If your children are like mine and they are close together in age, one of the “bonuses” is that they may very well move in the same social circles and interact with some of the same peer group. Some kids really like this, while others may want to have their very own friends that they don’t have to share. In my own family, we have been through “stages”—there was a period around the middle school years where my kids really needed to separate and carve out their own identities and this meant having their own friends too. Overall, however, there have been a lot of shared friendships over the years.

Other people tend to view my kids as a “pack”—with only around a year between each birth, they have always been very close with each other and great playmates for one another. It was very common that when one of them brought a friend home, they were soon all playing together. As the parent, I tried to be sensitive to what was going on and support a child who wanted to have time alone with a friend without the siblings tagging along, but I also did not force it. If they all wanted to play together and they got along well, then I didn’t intervene.
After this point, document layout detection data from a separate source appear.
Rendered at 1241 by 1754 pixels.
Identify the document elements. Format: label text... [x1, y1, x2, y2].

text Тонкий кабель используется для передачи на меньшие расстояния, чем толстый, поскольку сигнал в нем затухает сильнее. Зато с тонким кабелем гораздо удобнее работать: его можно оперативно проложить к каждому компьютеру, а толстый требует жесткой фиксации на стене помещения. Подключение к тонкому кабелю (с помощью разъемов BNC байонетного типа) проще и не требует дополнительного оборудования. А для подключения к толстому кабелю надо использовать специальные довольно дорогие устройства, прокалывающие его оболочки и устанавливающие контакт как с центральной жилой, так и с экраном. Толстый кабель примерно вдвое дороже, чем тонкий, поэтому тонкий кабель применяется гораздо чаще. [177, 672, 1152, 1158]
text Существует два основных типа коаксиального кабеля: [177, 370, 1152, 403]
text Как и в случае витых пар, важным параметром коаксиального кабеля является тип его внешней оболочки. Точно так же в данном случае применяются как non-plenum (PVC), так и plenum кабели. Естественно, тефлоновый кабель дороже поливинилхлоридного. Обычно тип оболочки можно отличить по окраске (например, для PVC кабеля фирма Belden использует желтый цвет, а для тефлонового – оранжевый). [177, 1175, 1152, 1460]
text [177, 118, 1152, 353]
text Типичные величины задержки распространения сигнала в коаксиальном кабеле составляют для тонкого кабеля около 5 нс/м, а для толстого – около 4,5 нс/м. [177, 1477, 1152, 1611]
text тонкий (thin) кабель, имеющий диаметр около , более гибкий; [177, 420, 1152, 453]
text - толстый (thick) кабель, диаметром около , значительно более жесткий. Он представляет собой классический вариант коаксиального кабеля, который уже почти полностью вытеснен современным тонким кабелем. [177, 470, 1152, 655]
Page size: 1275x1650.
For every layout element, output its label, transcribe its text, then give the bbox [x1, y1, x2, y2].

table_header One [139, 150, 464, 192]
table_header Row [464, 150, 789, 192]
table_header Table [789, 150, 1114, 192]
Now that my children are past those difficult middle school years, they are much more relaxed again about sharing friends. This is good for the friends since it almost always turns out that someone starts out as a friend with one of them but then becomes at least friendly with the others. I can think of only a couple kids who were boycotted by the others and these kids ended up being short-term friends anyway.

I do think that it is important to stress individual identities and not force siblings who are close in age to share friends. It may happen naturally, but we parents can also understand when our children need to have some peer time to themselves. Watch out for hurt feelings or for the initial friend getting “dumped” if a guest tends to like one of the siblings more than the other(s).